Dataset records

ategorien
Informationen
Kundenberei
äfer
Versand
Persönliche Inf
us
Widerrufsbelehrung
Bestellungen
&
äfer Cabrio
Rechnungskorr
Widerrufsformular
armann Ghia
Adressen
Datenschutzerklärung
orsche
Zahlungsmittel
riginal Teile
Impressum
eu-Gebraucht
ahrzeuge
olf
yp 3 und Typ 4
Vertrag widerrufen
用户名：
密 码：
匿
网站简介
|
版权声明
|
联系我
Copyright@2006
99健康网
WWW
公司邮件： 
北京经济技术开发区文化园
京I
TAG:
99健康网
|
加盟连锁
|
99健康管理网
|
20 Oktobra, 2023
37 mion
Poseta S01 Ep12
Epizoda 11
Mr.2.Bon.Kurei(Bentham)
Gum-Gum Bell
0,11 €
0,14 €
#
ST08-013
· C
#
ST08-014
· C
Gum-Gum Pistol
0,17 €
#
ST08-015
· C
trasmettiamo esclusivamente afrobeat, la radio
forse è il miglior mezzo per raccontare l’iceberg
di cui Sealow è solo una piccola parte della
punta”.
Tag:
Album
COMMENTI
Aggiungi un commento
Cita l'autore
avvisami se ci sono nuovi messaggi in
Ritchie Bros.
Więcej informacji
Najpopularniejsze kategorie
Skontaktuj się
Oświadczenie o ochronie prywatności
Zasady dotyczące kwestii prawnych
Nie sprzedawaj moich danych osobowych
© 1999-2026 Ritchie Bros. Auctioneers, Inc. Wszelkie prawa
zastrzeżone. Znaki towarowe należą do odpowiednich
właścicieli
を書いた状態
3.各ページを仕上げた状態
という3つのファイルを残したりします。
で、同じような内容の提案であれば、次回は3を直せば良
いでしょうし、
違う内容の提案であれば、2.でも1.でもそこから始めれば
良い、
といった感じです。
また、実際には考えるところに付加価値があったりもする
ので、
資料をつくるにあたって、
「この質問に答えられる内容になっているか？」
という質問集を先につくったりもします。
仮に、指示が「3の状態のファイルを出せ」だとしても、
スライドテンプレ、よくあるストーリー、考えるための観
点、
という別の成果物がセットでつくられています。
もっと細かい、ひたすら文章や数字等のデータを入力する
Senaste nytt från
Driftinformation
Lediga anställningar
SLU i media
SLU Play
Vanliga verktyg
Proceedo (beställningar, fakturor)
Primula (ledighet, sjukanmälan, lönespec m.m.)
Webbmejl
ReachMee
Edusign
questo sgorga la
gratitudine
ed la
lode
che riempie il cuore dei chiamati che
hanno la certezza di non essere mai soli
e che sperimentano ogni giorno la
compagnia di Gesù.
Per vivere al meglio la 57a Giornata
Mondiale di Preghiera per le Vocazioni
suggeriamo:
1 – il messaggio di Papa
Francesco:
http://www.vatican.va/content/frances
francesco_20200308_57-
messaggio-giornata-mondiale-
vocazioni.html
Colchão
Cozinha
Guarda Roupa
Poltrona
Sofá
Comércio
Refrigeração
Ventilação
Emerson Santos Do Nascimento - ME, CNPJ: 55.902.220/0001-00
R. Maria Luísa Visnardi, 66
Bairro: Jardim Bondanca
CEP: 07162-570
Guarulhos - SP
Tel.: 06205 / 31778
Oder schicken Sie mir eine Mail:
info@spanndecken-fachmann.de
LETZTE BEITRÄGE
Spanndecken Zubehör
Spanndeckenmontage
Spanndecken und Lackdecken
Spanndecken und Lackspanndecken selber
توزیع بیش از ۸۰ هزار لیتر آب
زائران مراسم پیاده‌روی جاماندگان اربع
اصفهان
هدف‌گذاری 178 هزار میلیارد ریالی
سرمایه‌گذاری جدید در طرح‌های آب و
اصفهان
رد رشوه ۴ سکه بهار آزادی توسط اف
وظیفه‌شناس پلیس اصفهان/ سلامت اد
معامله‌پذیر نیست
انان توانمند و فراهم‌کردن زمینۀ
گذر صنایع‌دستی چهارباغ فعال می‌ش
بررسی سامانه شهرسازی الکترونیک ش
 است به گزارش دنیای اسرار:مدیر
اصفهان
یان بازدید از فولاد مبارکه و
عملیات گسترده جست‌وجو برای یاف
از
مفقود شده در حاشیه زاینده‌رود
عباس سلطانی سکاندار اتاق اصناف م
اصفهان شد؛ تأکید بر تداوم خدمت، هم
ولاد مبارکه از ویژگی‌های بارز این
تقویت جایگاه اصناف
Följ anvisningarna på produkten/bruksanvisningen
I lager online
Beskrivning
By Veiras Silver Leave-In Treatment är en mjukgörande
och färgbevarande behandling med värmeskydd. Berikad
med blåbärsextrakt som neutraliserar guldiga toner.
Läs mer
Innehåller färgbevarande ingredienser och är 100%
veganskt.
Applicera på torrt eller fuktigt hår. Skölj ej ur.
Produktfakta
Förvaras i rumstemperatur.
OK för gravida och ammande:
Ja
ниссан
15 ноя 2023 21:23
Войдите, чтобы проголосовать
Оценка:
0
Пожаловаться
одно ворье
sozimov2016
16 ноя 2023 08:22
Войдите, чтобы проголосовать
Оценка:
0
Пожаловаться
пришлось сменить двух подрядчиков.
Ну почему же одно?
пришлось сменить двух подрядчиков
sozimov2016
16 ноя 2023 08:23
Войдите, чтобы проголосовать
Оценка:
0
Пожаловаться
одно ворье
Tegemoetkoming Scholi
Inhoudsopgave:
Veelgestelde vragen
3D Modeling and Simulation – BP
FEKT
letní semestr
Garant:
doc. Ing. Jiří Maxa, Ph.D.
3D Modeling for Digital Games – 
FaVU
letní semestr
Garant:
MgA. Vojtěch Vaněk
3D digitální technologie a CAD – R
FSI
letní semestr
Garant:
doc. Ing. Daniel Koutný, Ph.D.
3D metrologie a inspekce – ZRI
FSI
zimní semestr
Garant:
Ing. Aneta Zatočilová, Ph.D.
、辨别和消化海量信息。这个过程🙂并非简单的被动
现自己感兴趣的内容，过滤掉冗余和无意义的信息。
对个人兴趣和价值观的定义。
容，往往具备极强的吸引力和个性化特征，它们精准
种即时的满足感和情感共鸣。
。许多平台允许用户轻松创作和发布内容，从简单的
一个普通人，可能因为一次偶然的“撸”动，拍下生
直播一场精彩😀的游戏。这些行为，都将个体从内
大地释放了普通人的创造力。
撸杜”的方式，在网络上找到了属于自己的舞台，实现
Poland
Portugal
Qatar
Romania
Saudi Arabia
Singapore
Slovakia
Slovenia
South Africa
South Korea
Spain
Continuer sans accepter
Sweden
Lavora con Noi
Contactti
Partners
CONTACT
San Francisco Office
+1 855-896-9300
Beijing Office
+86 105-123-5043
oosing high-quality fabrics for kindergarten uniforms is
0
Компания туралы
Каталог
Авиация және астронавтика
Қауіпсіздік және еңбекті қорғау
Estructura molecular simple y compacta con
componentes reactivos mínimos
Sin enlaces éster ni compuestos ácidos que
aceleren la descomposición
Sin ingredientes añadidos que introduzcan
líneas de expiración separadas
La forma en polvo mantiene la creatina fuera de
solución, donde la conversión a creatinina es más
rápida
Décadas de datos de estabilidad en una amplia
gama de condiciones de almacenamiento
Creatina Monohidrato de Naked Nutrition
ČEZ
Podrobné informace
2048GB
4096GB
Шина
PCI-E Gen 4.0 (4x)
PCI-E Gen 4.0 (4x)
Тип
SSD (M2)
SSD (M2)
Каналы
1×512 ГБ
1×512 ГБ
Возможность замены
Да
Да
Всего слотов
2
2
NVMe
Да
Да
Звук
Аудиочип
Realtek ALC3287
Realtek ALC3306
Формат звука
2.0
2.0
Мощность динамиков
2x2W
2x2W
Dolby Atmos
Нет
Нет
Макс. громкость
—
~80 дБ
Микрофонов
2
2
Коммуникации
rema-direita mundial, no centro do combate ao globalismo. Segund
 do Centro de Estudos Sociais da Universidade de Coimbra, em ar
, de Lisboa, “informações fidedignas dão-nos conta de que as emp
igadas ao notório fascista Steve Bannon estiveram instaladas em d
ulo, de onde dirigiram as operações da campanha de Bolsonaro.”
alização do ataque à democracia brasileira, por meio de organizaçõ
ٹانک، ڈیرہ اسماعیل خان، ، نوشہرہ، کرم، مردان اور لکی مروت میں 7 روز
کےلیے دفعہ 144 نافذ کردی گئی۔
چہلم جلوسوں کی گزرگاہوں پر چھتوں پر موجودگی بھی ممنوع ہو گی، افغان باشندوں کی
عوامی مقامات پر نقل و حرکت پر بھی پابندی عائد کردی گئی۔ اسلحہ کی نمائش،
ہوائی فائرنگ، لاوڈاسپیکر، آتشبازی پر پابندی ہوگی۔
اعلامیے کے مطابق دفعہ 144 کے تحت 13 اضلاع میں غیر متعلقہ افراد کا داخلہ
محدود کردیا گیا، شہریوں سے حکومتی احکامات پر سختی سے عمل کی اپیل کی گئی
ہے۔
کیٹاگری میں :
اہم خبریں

> [Task statement] Taking the entries above, restate exactly those lines that fall between the line with "igadas ao notório" and the line with "ٹانک، ڈیرہ اسماعیل", keeping both of those lines too.

> [Response]
igadas ao notório fascista Steve Bannon estiveram instaladas em d
ulo, de onde dirigiram as operações da campanha de Bolsonaro.”
alização do ataque à democracia brasileira, por meio de organizaçõ
ٹانک، ڈیرہ اسماعیل خان، ، نوشہرہ، کرم، مردان اور لکی مروت میں 7 روز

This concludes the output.